### TASK OBJECTIVE
The lines you return should be those containing the string "axis", taken from the data below.

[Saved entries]
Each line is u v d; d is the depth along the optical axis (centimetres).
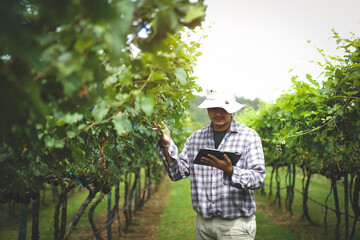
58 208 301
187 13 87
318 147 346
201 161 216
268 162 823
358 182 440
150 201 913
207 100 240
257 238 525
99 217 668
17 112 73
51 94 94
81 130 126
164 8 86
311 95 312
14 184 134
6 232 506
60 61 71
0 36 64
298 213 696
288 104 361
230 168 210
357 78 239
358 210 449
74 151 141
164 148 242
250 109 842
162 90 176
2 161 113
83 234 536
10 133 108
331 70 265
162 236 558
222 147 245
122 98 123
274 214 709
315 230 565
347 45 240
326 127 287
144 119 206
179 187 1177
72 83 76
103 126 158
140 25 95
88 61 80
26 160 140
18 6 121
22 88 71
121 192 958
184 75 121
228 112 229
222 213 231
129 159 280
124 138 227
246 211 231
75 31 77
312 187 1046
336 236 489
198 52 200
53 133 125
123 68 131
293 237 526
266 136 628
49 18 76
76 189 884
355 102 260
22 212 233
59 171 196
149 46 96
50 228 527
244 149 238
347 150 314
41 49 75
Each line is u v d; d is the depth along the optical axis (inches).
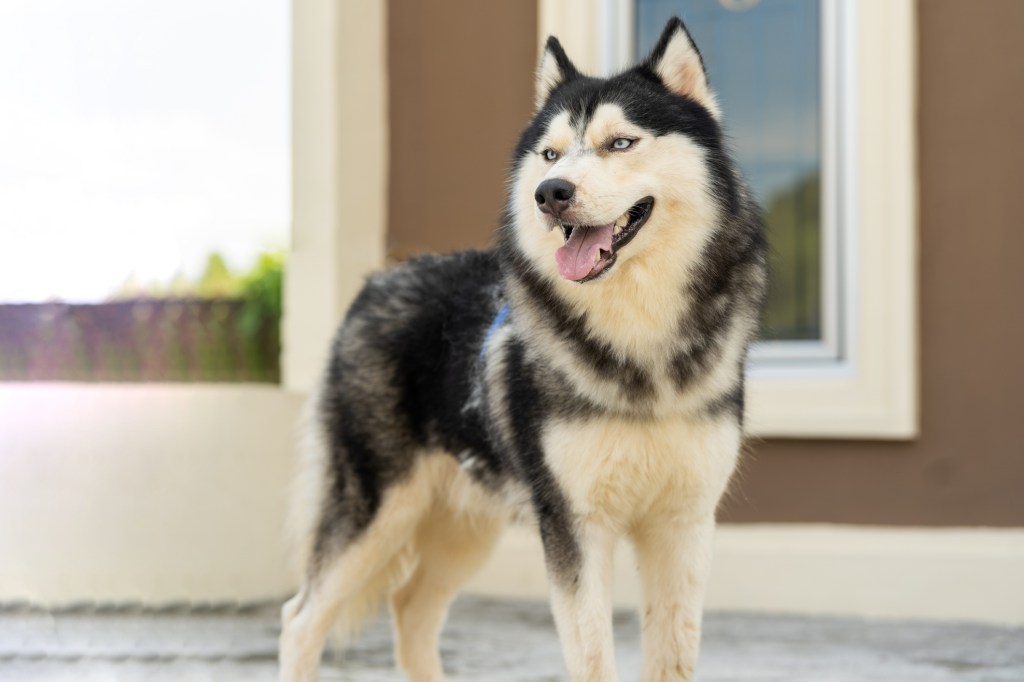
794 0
--
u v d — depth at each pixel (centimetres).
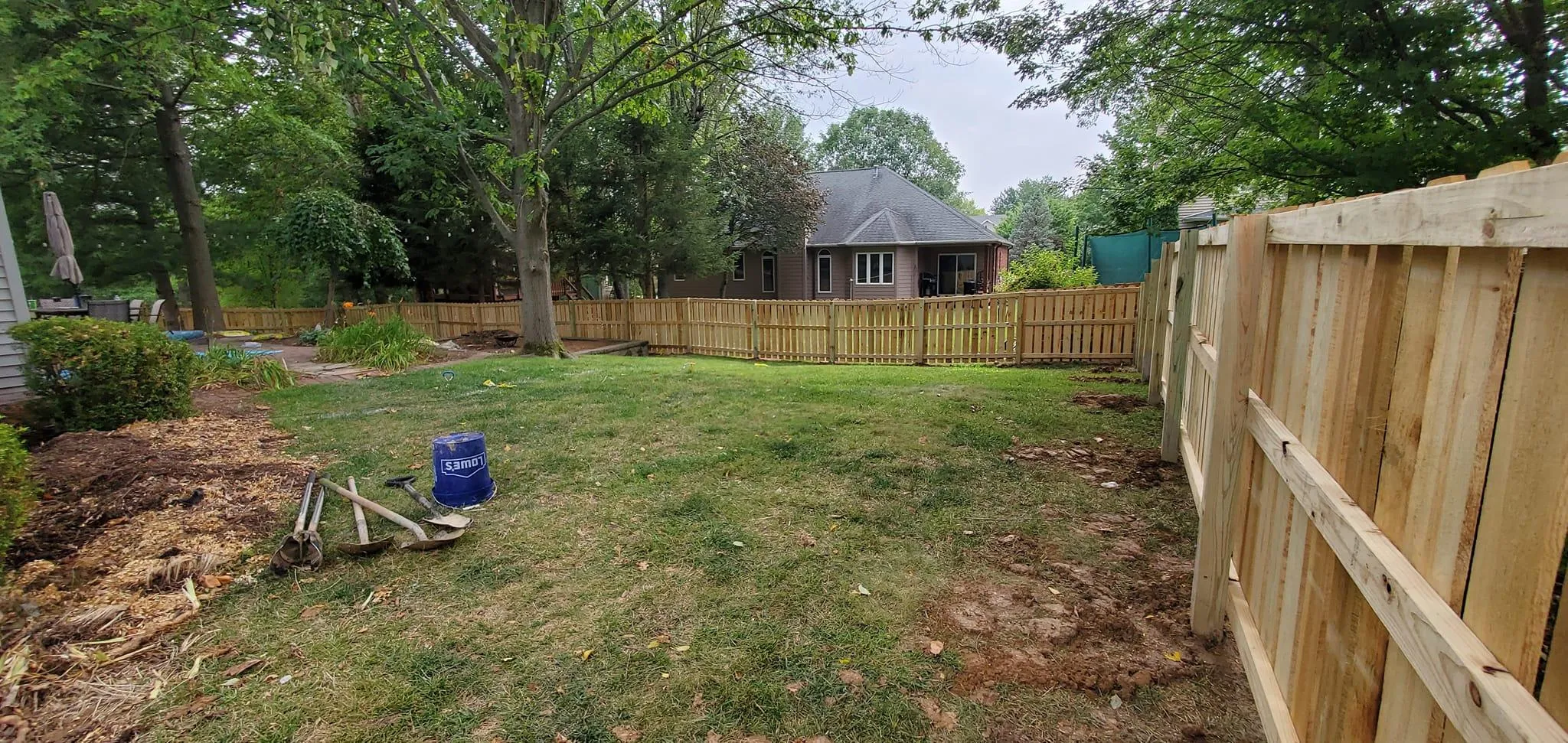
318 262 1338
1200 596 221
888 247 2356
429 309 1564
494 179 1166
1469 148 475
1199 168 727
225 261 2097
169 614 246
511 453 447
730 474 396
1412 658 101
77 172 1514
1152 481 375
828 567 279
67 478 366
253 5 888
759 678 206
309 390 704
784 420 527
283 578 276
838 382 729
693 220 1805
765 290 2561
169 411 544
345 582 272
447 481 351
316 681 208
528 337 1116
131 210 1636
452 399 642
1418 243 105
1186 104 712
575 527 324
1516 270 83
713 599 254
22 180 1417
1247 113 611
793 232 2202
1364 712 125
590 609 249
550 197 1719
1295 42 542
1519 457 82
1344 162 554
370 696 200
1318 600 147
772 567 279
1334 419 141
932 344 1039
...
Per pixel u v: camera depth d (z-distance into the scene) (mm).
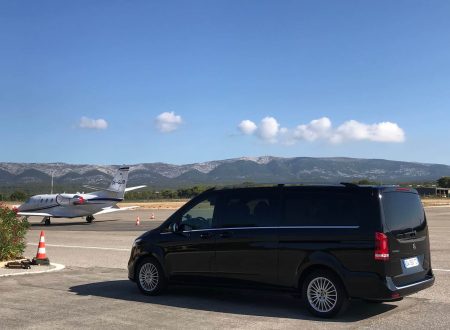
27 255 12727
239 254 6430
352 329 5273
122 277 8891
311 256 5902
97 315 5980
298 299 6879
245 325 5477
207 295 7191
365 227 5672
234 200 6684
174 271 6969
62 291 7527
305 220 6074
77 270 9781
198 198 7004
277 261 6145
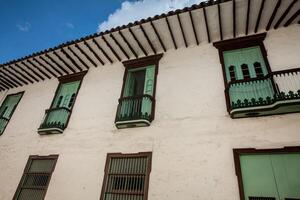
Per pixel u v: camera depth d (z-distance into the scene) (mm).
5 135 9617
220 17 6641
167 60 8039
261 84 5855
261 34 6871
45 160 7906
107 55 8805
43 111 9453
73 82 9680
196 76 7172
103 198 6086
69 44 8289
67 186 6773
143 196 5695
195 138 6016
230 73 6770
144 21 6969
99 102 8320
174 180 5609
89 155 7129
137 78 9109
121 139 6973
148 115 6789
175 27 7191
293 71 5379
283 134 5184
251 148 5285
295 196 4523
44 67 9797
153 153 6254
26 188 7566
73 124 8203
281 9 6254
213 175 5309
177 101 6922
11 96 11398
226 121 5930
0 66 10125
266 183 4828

### COMPLETED TASK
Each line is u v d; d is the depth along the optical axis (centimetres).
Each line is u v d; d is the depth along the optical axis (inches).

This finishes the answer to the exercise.